A: The supports that new teachers need—a comprehensive induction program, sustained interaction with experienced teachers, a curriculum that aligns with state standards, services for students with special needs—cannot be provided solely by the schools. They depend on sensible, well-funded programs and services from other levels of government and public education.

For example, we have found that the hiring process can be crucial to getting schools off to a good start. A school-based hiring process provides a rich exchange of information between the candidate and the school's administrators and teachers, and it enables everyone to set realistic expectations. In fact, we have come to see hiring as the first stage of induction. But many districts—particularly large, urban ones—hire teachers too late for this to happen. Thus, timely hiring, which would benefit new teachers, their schools, and students, cannot occur without the cooperation of the legislators and city officials who approve education budgets, district administrators who post jobs and process applications, and school principals and teachers who take time to interview and select new teachers. Again, these kinds of systems make it possible for new teachers to succeed from the start.

Q: Describe what you mean when you call schools "finders and keepers." Why should we want more of these types of schools?

Soaring rates of attrition, particularly in low-income districts, clearly demonstrated that retaining new teachers was equally important as recruitment.

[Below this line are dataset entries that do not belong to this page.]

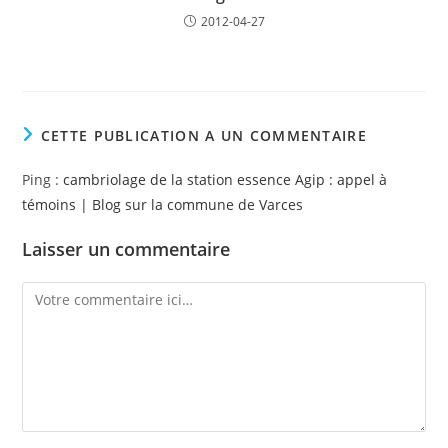
2012-04-27
CETTE PUBLICATION A UN COMMENTAIRE
Ping :
cambriolage de la station essence Agip : appel à
témoins | Blog sur la commune de Varces
Laisser un commentaire
Comment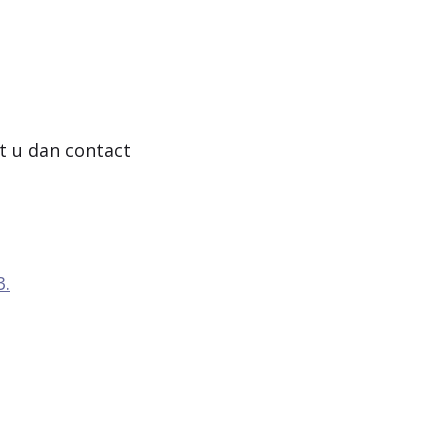
t u dan contact
3
.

A: In the year 2000, when school officials learned that a teacher shortage was rapidly approaching, many focused on recruiting new teachers. They offered signing bonuses, mortgage subsidies, and health-club memberships to prospective teachers. Recruiters from one district or state poached teachers from another. Quickly, however, it became clear that successful recruitment was only the first step in staffing schools effectively. Soaring rates of attrition, particularly in low-income districts, clearly demonstrated that retaining new teachers was equally important as recruitment. In schools where new teachers are supported, new teachers also want to stay, and so we have called them “finders and keepers.†The expression has a double meaning, since the new teachers themselves are active agents in the process. They, like the schools, are finders and keepers.

Q: You observe that, while student bodies are becoming more diverse, teachers are becoming an increasingly homogenized group. How do you explain this phenomenon, and should we be concerned by these opposing trends?

A: Throughout the past century, many careers were closed or unwelcoming to people of color. Teaching was the exception. But today, other careers are not only open to all candidates; they actively recruit the very individuals they once excluded. Competing workplaces-law offices, architecture firms, consulting companies, banks are often more attractive, better equipped, and higher-paying than schools. Thus, the "hidden subsidy" of teaching, which once provided schools with teachers of color, no longer exists. Although I certainly do not believe that students always need to have teachers who are of similar race or ethnicity, I do believe that having a diverse teaching force is important for both the students and the teachers, who can share cultural understandings and insights with each other.